Getting Full Dates - OHDSI/ETL--PulmonaryHypertensionRegistries GitHub Wiki

The CDM requires full dates for events. Although it is not explicitly stated, setting date fields as required and being of date type comprise the need for complete dates. This is somewhat different from other data models, like SDTM, where incomplete and partial dates are allowed. Regarding the conversion process, such a full date requirement demands that incomplete and partial dates be handled in the ETL. Records with such problematic dates can be either dropped or imputed.

There is no need to say that this step can tremendously affect scientific results. While the first option tempts by its easiness, it can lead to a substantial data loss which is not permissible for small datasets common for PH registries. At the same time, the second option is not as straightforward as the first one. Moreover, it may mislead researchers, giving them a false feeling of completeness of the data since teams that perform ETL often do not analyze data for scientific purposes. Anyway, we believe date imputation is worth the effort it takes since it saves valuable information destined to be lost, and if it is well documented, it will not mislead researchers.

General approach for date imputation

As a general principle, all original dates should be retained in the CDM data, independent of their level of completeness. This can be useful to trace back to the source dates for resolving some data issues. This may also help when a researcher has a different view on how dates should be imputed.

Secondly, it is always good to follow instructions for dates imputation for the particular PH registry if they are available. They can be found in documentation like statistical analysis plans (SAPs), study protocols, etc.

Thirdly, be consistent. If you aggregate data from multiple sources, you should apply the same method and principles when imputing the same types of dates. For example, if you impute partial dates where only the year is available with June 30, you should apply this approach across the entire database (e.g., don't jump between June 30, January 1, December 31 etc.). Only if important reference dates are available, exceptions might be made. Any method for imputation should be well-grounded. Speaking about multiple sources, it is worth noting that often not all the sources can be trusted equally. This aspect should also be taken into account when working on dates imputation.

Fourthly, there might be dependencies between the dates that should be considered, so the order of imputation does matter. For example, you may impute a procedure date with a visit date, so the visit date should be imputed first.
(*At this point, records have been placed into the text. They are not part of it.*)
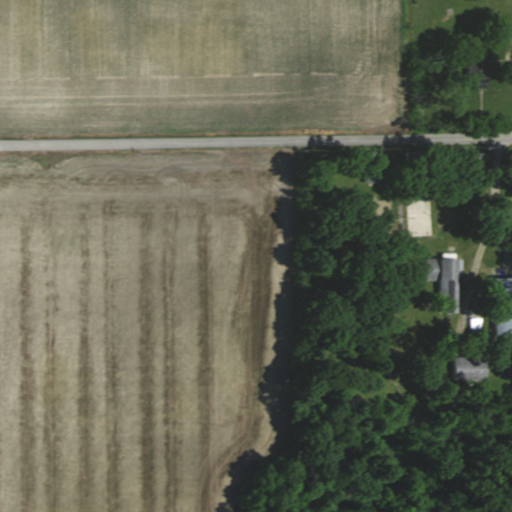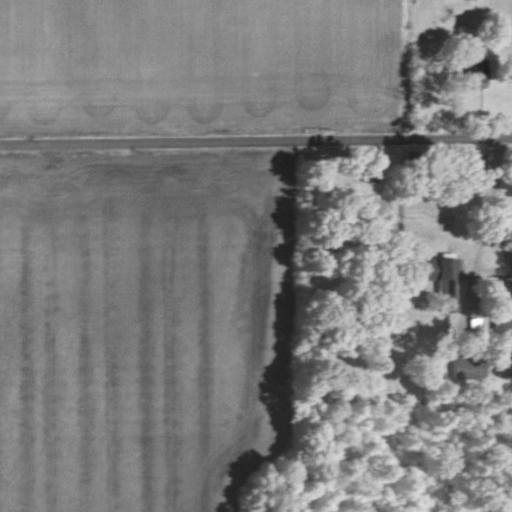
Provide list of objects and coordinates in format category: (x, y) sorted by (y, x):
building: (471, 73)
road: (256, 141)
building: (474, 160)
building: (367, 166)
road: (493, 201)
building: (440, 282)
building: (500, 306)
building: (465, 367)
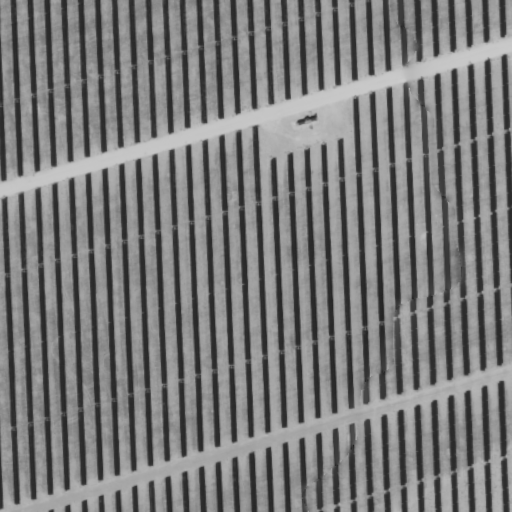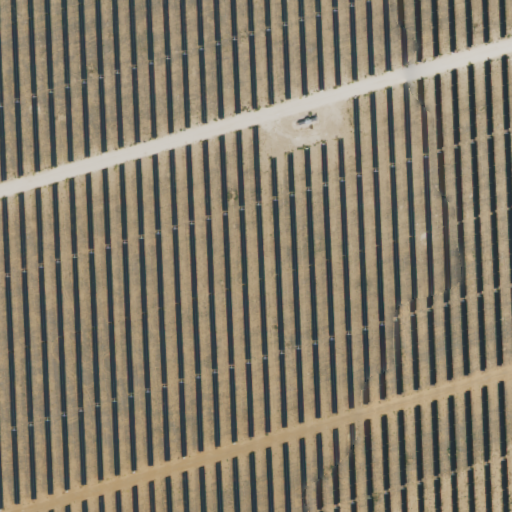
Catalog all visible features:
solar farm: (255, 255)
Fifthly, the KISS principle is well applicable to the imputation rules. Keeping them reasonably simple avoids unfounded assumptions and thus prevents misinterpretation of the data.

Lastly, all the source documentation and tables should be carefully inspected to determine when any given event happened. For example, lots of patient information is captured at the baseline visit. In addition, there might be some relative time points, i.e., something happened since the last visit, etc. Moreover, each patient has several reference dates like date of birth, date when informed consent was signed, baseline visit, date of first PH diagnosis, date when the first dose of a study drug was administered, study termination date, date of death, etc. These dates should also form a ground for date imputation.

Year of birth

Among mandatory person attributes, the year of birth is a top priority. However, sometimes in the source data, explicit patient's year of birth is absent, but age is present instead. In such cases, a year of birth should be calculated based on age and some reference date. This reference date can be a date when informed consent was signed, the first dose of a study drug was administered, a baseline visit occurred, etc. If you are dealing with SDTM, you can use an explicit subject reference date (RFSTDTC) if it is present in the Demographics domain.

Examples

Several examples of the imputation rules we used in our practice can be found in the main repository.